Originally posted in MedPage Today
by Emily P. Walker, MedPage Today Washington Correspondent
In its much-anticipated cost estimate, the Congressional Budget Office (CBO) said the Senate Finance Committee’s healthcare reform bill would cost $829 billion over 10 years and begin to drive down the federal deficit after that first decade.
The price tag is lower than Sen. Max Baucus’ (D-Mont.) previous estimate of $856 billion, which was made before the Finance Committee rolled hundreds of amendments into the bill, some of which drove down the total cost.
The bill would expand coverage so that 94% of all legal U.S. residents would have insurance by 2019, according to Doug Elmendorf, director of the CBO. That would still leave about 25 million nonelderly residents without insurance — about one-third of whom would be illegal immigrants.
After 10 years the bill would result in a deficit reduction of $81 billion, and continue to save the country money each year, the report said. While the CBO usually doesn’t venture into projecting costs past 10 years, Elmendorf said that after 2019, cost savings and revenues would grow faster than the cost of expanding insurance.
The CBO report is good news for Baucus, chairman of the Finance Committee, because it backs what he’s been saying all along: That the bill would cost under $1 trillion, that it would save money after a decade, and that it would expand insurance to people who don’t have it.
“Our balanced approach to health reform has paid off yet again with the news today that the [bill] remains fully paid for, begins to reduce the federal deficit within ten years, and makes significant reductions in federal debt over the next several decades,” Baucus said in a prepared statement.
While the committee finished work on the bill last week, Baucus agreed to hold off on a vote to send the bill to the Senate floor until the CBO provided an updated estimate. Republicans on the committee tried to get Baucus to promise that they’d have 72 hours to ponder the CBO estimate before voting on the bill, but Baucus didn’t explicitly agree to that.
The largest cost in the bill — $461 billion — would go toward providing subsidies to low-and moderate-income people. Those who earn up to 400% of the federal poverty level ($88,200 for a family of four), would receive subsidies from the federal government to offset the cost of buying health insurance.
Another big chunk of the price tag — $345 billion — would go toward expanding Medicaid and the State Children’s Health Program.
Under the bill, Medicaid eligibility would be expanded to include those who earn up to 133% of the federal poverty level. (For those who earn between 133% and 200%, individual states could choose whether to provide new federally-funded, state-level insurance plans). The expansions would result in about 14 million more Medicaid recipients than current projections call for.
By expanding Medicaid eligibility and by requiring everyone to purchase insurance, among other measures, the bill would expand coverage to an additional 25 million people.
Provisions in the bill relating to small employers also raise the cost, Elmendorf said. The federal government would spend $23 billion in tax credits to businesses with fewer than 25 employees who make an average of less than $40,000 annually.
Under the bill, an employee would be required to buy into an insurance plan offered by his or her employer, unless the premiums for the plan would eat up more than 8% of the employee’s salary. In that case, the employee could buy from an exchange and would likely be eligible for some government assistance to offset the cost.
The $23 billion in tax credits to small businesses would be partly offset by three money-makers, according to the CBO: taxing expensive “Cadillac” plans (which cover an estimated 8% of taxpayers); charging employers penalties if their workers receive tax credits to buy insurance in the “exchange”; and other “tax revenues” that will come along with expanding insurance.

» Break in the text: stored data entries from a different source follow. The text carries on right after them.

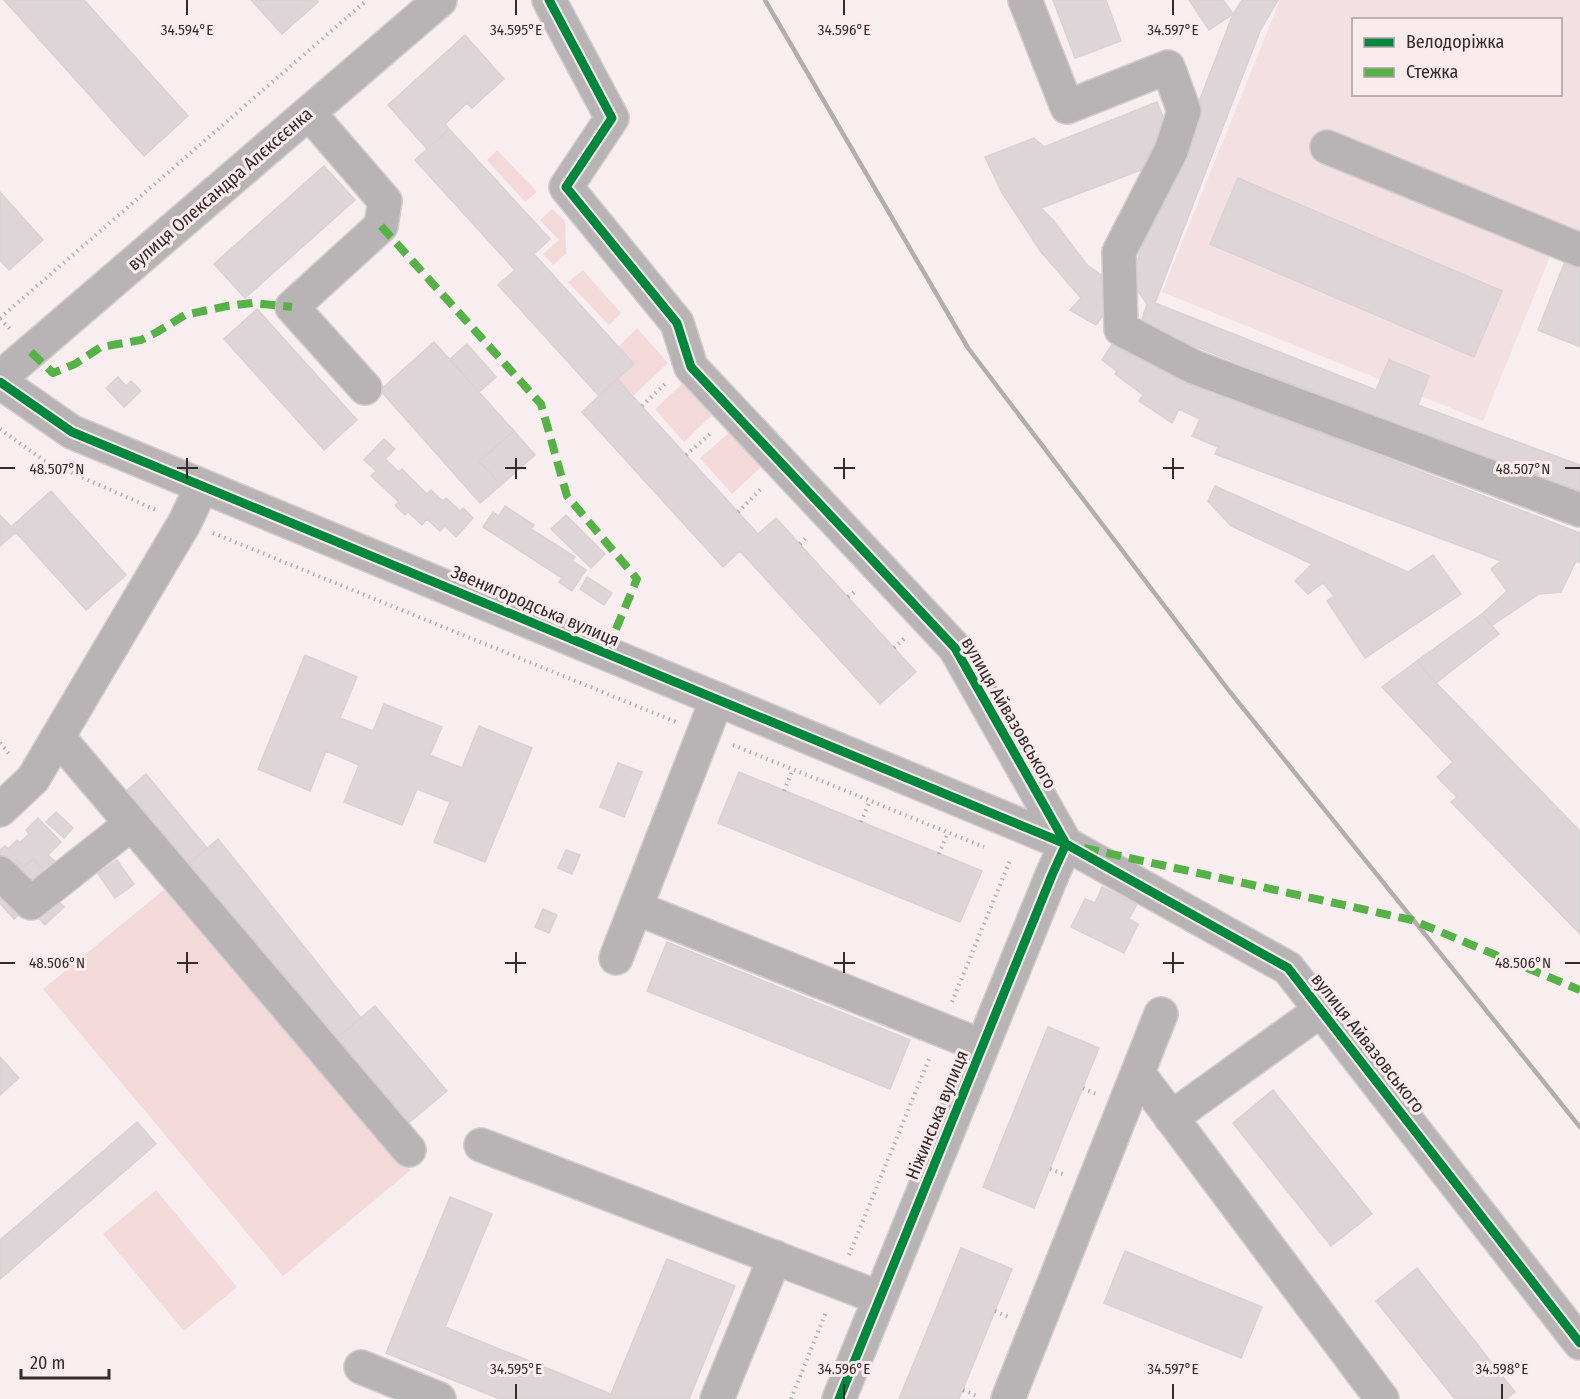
<svg xmlns="http://www.w3.org/2000/svg" width="1580" height="1399" font-family="'Fira Sans Condensed',sans-serif">
<style>
.built{fill:#f2e0e2;fill-rule:evenodd}
.green{fill:#f4d9db}
.building{fill:#ddd5d7;stroke:#d9d2d3;stroke-width:1.5}
.lines{fill:none;stroke-linecap:round;stroke-linejoin:round}
.minor-casing{stroke:#d4ccce;stroke-width:36}
.path{stroke:#b5b1b1;stroke-width:4;stroke-dasharray:1.5 4.5;stroke-linecap:butt}
.minor{stroke:#b8b4b5;stroke-width:33}
.rail{stroke:#b2aeaf;stroke-width:4.5}
.quiet{stroke:#56b246;stroke-width:8;stroke-dasharray:15 8;stroke-linecap:butt}
.cycleway-casing{stroke:#fbebec;stroke-width:13}
.cycleway{stroke:#00873e;stroke-width:9}
.ticks{fill:none;stroke:#322c2d;stroke-width:2}
.labels{text-anchor:middle;stroke-width:6;stroke-linejoin:round;paint-order:stroke}
.street-label{font-size:18px;fill:#322c2d;stroke:#fbebec}
.ticks-label{font-size:15px;text-anchor:middle;fill:#322c2d;stroke:#fbebec;stroke-width:6;stroke-linejoin:round;paint-order:stroke}
</style>
<rect width="100%" height="100%" fill="#f8eef0"/>
<path class="built" d="M1280,0H1580V237L1561,230L1483,421L1162,292ZM1354,20H1560V94H1354Z"/>
<path class="green" d="M497,150L537,192L525,202L487,160Z
M552,209L565,221L566,251L567,253L553,265L543,254L559,240L540,220Z
M583,270L621,313L609,325L568,282Z
M637,328L668,363L633,396L617,379L634,364L618,347Z
M684,382L713,414L684,442L655,409Z
M730,432L761,467L732,494L700,458Z
M172,883L411,1170L283,1276L43,989Z
M156,1190L237,1287L184,1331L103,1234Z"/>
<path class="building" d="M4,0H84L188,116L144,156Z
M251,0H317L318,2L282,34Z
M1053,0H1106L1121,41L1075,58Z
M1189,0H1223L1233,14L1209,30Z
M1242,0H1278L1260,31L1155,303L1376,390L1389,360L1429,376L1418,405L1580,465V496L1140,325L1147,304L1130,279L1233,14Z
M465,35L504,79L472,108L467,103L445,124L449,129L427,149L388,105Z
M1157,102L1169,132L1149,167L1041,208L1053,220L1087,265L1112,283L1115,299L1096,325L1070,310L1081,298L1041,252L1002,193L985,157L1034,138L1044,147Z
M449,129L550,239L534,254L634,364L599,396L498,285L515,270L415,160Z
M324,166L355,200L245,298L214,264Z
M1238,178L1502,291L1474,357L1210,244Z
M0,192L43,240L9,270L0,260Z
M1566,259L1580,265V347L1538,330Z
M257,309L357,420L324,450L224,339Z
M1117,337L1188,382L1580,533V563L1576,561L1561,592L1539,594L1491,626L1482,614L1507,591L1491,569L1501,561L1215,454L1218,447L1192,436L1200,419L1179,409L1172,423L1139,401L1143,395L1115,374L1117,371L1102,360Z
M434,342L514,431L479,461L501,485L480,503L380,390Z
M467,344L496,377L479,392L450,359Z
M118,377L126,386L131,381L141,391L124,407L106,388Z
M617,379L758,534L776,518L916,672L880,704L740,551L723,567L582,412Z
M514,431L535,455L501,485L479,461Z
M384,439L395,449L385,459L399,472L402,469L427,494L431,490L443,501L446,498L460,511L463,508L473,518L456,537L445,526L440,531L427,519L422,525L408,512L405,515L395,505L399,502L371,476L376,471L364,460Z
M1215,486L1408,572L1433,555L1461,594L1365,658L1327,601L1334,596L1323,583L1308,594L1295,581L1312,564L1231,526L1208,501Z
M51,491L126,575L86,610L11,527Z
M505,506L534,525L531,529L575,557L572,561L586,570L572,591L559,582L562,578L483,527L493,512L499,516Z
M0,515L16,532L0,546Z
M566,515L605,554L591,568L551,529Z
M587,577L612,593L604,605L580,589Z
M1482,614L1499,634L1436,683L1417,661Z
M305,655L357,677L340,718L373,731L384,704L442,727L430,755L462,768L479,726L532,748L485,862L434,842L450,802L417,789L402,825L344,802L359,765L326,751L310,791L258,769Z
M1417,661L1436,683L1580,831V934L1451,802L1457,797L1437,777L1453,762L1382,687Z
M618,763L642,772L624,817L600,807Z
M739,772L982,871L960,922L718,823Z
M146,774L207,848L186,866L120,796Z
M56,812L73,828L64,838L46,822Z
M38,818L61,842L48,855L59,865L49,875L33,859L24,867L16,859L9,867L0,858V850L5,846L8,849L17,840L20,842L29,834L26,830Z
M218,839L361,1018L333,1041L186,866Z
M566,850L580,855L572,874L558,868Z
M16,859L24,867L33,859L49,875L39,888L7,869Z
M117,860L134,884L115,898L98,874Z
M1102,887L1137,904L1129,919L1138,924L1124,953L1071,927L1085,899L1095,903Z
M9,890L25,910L14,919L0,903V898Z
M53,896L64,907L45,925L34,913Z
M543,909L557,915L549,933L535,927Z
M667,942L910,1040L890,1089L647,991Z
M375,1006L447,1091L405,1126L333,1041Z
M1048,1027L1099,1048L1034,1208L983,1187Z
M0,1057L19,1078L0,1095Z
M1273,1090L1372,1214L1331,1246L1233,1123Z
M137,1122L156,1144L0,1279V1240Z
M450,1197L492,1214L445,1327L611,1394L667,1259L735,1286L689,1399H500L386,1353Z
M961,1248L1012,1269L995,1311L959,1399H899Z
M1125,1251L1262,1307L1241,1358L1104,1303Z
M1417,1268L1515,1392L1506,1399H1455L1376,1301Z"/>
<g class="lines">
<g class="minor-casing">
<path id="minor" d="M549,0L612,118L566,187L677,323L691,367L955,648L1066,844L1288,968L1580,1343
M1025,0L1067,107L1168,67L1184,111L1171,151L1119,252L1121,329L1194,367L1580,510
M309,113L385,201L381,226L292,307L365,388
M1327,147L1580,250
M0,378L440,0
M0,382L72,432L1066,844L1052,875L839,1399
M58,737L409,1150
M0,810L33,779L185,522L202,486
M0,873L31,903L131,824
M636,908L982,1046
M616,958L717,699
M1138,1073L1382,1399
M1171,1118L1321,1010
M481,1145L880,1298
M361,1367L439,1399
M717,1399L775,1257
M1008,1399L1161,1014"/>
</g>
<path class="path" d="M0,318L367,0
M0,319L10,329
M642,406L665,384
M0,429L43,460L156,510
M686,455L710,434
M738,512L763,487
M213,533L676,722
M800,544L808,536
M848,597L857,590
M894,648L905,638
M0,743L10,755
M733,745L984,847
M784,791L793,769
M861,822L870,801
M939,854L948,832
M952,1002L1011,858
M1083,1088L1096,1094
M1050,1169L1063,1174
M849,1255L929,1059
M995,1311L1008,1317
M963,1390L979,1397
M791,1399L826,1312"/>
<use href="#minor" class="minor"/>
<path class="rail" d="M765,0L968,348L1230,692L1580,1127"/>
<path class="quiet" d="M381,226L541,404L567,496L637,579L606,653
M31,352L53,373L75,364L101,347L141,340L157,332L185,315L227,306L253,303L292,307
M1084,848L1412,920L1580,990"/>
<g class="cycleway-casing">
<path id="cycleway" d="M549,0L612,118L566,187L677,323L691,367L955,648L1066,844L1288,968L1580,1343
M0,382L72,432L1066,844L1052,875L839,1399"/>
</g>
<use href="#cycleway" class="cycleway"/>
</g>
<path class="ticks" d="M187,0V15M516,0V15M844,0V15M1173,0V15M187,458V479M516,458V479M844,458V479M1173,458V479M0,468H15M177,468H198M505,468H526M834,468H855M1163,468H1184M1565,468H1580M187,952V973M516,952V973M844,952V973M1173,952V973M0,963H15M177,963H198M505,963H526M834,963H855M1163,963H1184M1565,963H1580M516,1384V1399M844,1384V1399M1173,1384V1399M1502,1384V1399"/>
<g class="labels">
<g class="street-label">
<text transform="translate(220 189) rotate(-41)" y="6">вулиця Олександра Алєксєєнка</text>
<text transform="translate(535 606) rotate(23)" y="6">Звенигородська вулиця</text>
<text transform="translate(1009 713) rotate(60)" y="6">вулиця Айвазовського</text>
<text transform="translate(1368 1043) rotate(52)" y="6">вулиця Айвазовського</text>
<text transform="translate(937 1115) rotate(-68)" y="6">Ніжинська вулиця</text>
</g>
</g>
<g class="ticks-label">
<text x="187" y="35">34.594°E</text>
<text x="516" y="35">34.595°E</text>
<text x="844" y="35">34.596°E</text>
<text x="1173" y="35">34.597°E</text>
<text x="57" y="474">48.507°N</text>
<text x="1523" y="474">48.507°N</text>
<text x="57" y="968">48.506°N</text>
<text x="1523" y="968">48.506°N</text>
<text x="516" y="1374">34.595°E</text>
<text x="844" y="1374">34.596°E</text>
<text x="1173" y="1374">34.597°E</text>
<text x="1502" y="1374">34.598°E</text>
</g>
<rect x="1352" y="18" width="210" height="78" fill="#fbebec" stroke="#ab9fa0" stroke-width="1.5"/>
<rect x="1364" y="38" width="30" height="9" fill="#00873e" stroke="#ab9fa0" stroke-width="1.5"/>
<text x="1406" y="48" font-size="18" fill="#322c2d">Велодоріжка</text>
<rect x="1364" y="68" width="30" height="9" fill="#56b246" stroke="#ab9fa0" stroke-width="1.5"/>
<text x="1406" y="78" font-size="18" fill="#322c2d">Стежка</text>
<path d="M21 1369v9h88v-9" fill="none" stroke="#322c2d" stroke-width="3"/>
<text x="30" y="1369" font-size="18" fill="#322c2d" stroke="#fbebec" stroke-width="4.5" paint-order="stroke">20 m</text>
</svg>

Notably, health insurance cooperatives, which were touted as an alternative to a public option and a potential cost saver, would have very little effect and probably not be used by many states.

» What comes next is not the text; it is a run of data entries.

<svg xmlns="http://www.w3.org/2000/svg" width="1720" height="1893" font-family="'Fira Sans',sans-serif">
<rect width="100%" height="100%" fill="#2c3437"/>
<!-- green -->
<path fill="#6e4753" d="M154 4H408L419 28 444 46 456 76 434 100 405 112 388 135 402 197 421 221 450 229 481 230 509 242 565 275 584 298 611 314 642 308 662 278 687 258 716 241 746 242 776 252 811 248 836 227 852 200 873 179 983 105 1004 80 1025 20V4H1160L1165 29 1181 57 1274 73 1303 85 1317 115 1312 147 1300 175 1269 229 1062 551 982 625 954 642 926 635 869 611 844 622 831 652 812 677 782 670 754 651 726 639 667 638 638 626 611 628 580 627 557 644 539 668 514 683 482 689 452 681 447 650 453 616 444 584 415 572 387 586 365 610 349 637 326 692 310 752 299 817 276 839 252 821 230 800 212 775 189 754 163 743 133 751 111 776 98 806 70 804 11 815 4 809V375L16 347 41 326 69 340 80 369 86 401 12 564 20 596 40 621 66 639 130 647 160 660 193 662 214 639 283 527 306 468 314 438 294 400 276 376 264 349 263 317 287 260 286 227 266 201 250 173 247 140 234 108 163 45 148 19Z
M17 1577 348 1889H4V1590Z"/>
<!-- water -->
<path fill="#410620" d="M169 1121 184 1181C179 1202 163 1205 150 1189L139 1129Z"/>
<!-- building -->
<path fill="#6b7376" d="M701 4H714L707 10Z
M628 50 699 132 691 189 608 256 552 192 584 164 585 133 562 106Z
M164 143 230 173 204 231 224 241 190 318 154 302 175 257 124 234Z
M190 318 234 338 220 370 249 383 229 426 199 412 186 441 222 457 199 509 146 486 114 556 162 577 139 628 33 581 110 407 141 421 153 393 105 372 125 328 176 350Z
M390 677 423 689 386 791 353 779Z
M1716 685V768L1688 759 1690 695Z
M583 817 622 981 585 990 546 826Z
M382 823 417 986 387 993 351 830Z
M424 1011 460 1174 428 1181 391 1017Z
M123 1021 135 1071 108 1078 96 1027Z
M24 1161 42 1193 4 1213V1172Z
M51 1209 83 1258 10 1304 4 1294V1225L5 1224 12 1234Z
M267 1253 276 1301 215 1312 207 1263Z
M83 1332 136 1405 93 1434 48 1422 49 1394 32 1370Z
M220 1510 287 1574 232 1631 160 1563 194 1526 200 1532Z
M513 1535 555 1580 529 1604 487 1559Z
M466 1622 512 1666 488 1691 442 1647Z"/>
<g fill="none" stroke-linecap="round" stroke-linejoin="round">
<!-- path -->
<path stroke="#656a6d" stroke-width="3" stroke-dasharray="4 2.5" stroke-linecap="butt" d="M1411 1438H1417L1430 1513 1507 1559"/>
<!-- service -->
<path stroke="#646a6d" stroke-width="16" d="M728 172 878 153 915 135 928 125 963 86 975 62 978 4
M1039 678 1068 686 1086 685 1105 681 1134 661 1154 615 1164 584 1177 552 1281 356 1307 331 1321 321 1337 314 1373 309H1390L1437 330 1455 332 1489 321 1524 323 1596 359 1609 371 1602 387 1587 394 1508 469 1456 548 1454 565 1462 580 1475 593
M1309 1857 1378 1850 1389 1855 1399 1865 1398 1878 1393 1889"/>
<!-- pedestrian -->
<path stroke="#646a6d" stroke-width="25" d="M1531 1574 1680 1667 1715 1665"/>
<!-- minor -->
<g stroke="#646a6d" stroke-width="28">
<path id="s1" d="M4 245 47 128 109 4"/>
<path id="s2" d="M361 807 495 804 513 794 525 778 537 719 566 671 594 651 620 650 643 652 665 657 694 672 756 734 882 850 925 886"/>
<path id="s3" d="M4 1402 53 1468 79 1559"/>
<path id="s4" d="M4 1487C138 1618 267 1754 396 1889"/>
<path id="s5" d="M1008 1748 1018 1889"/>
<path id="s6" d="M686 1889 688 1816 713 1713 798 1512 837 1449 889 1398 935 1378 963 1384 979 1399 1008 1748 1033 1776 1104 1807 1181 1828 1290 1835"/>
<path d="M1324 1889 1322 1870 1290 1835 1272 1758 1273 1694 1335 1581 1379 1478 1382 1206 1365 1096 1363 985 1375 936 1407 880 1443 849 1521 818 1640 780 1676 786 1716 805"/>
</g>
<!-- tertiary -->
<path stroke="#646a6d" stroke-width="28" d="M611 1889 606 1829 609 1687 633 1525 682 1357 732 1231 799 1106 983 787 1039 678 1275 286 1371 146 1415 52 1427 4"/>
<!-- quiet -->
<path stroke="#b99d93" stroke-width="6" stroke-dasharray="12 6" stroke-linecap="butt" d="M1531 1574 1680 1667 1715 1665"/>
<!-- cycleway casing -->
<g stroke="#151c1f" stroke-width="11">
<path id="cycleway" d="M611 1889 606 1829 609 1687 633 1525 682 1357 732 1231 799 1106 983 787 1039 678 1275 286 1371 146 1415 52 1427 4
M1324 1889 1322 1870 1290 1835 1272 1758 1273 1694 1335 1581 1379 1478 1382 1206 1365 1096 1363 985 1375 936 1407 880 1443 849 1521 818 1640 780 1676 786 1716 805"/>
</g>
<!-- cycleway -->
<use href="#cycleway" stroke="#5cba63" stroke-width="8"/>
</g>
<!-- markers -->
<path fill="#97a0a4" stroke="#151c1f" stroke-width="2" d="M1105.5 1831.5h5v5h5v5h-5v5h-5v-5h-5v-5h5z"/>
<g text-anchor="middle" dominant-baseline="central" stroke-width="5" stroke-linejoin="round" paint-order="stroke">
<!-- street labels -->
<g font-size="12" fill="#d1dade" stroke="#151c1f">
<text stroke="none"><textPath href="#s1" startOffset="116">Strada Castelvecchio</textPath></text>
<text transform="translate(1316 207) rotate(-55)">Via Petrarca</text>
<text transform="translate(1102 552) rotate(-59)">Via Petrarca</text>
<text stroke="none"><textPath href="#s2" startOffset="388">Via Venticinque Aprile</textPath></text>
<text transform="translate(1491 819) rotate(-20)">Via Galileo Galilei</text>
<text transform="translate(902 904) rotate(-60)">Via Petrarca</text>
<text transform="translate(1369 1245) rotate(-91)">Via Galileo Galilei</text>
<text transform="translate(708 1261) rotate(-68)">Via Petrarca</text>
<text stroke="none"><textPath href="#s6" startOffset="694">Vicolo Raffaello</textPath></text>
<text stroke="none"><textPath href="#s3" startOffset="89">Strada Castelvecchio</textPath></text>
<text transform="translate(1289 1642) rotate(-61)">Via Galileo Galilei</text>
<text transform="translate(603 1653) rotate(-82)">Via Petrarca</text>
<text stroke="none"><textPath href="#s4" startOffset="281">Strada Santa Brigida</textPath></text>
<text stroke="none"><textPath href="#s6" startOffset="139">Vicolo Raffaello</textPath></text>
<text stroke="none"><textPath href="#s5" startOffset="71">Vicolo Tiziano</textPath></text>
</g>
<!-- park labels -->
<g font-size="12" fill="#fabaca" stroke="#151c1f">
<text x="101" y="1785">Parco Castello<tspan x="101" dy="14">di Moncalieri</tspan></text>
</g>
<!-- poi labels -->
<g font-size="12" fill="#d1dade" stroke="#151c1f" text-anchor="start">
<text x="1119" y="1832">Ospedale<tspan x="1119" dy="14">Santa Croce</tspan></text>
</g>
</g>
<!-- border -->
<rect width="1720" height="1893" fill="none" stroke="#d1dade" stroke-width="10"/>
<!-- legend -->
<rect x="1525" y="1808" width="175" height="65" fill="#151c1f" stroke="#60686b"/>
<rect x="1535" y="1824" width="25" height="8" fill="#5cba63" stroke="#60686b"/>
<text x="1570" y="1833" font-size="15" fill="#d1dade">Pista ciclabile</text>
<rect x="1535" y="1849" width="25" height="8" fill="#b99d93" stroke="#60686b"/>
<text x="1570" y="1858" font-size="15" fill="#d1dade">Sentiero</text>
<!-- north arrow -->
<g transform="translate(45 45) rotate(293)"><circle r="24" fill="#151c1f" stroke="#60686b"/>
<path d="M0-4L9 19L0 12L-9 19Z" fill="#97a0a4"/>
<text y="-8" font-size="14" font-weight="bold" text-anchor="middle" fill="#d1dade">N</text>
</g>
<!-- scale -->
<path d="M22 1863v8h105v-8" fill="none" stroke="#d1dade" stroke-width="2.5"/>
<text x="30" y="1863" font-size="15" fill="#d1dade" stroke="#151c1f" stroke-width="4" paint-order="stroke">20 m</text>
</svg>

The report concluded that these cooperatives “seem unlikely to establish a significant market presence in many areas of the country or to noticeably affect federal subsidy payments.”
The CBO report also said the bill would:
* Save $162 billion by reducing annual updates to Medicare’s fee-for-service rates. These reductions would not apply to physician’s services.
* Save $117 billion by allowing the Centers for Medicare and Medicaid Services to set payment rates in Medicare Advantage plans based on the average bids of private insurance companies who are competing to offer plans to Medicare beneficiaries. (The Advantage plans are paid, on average, 14% more than traditional Medicare plans.)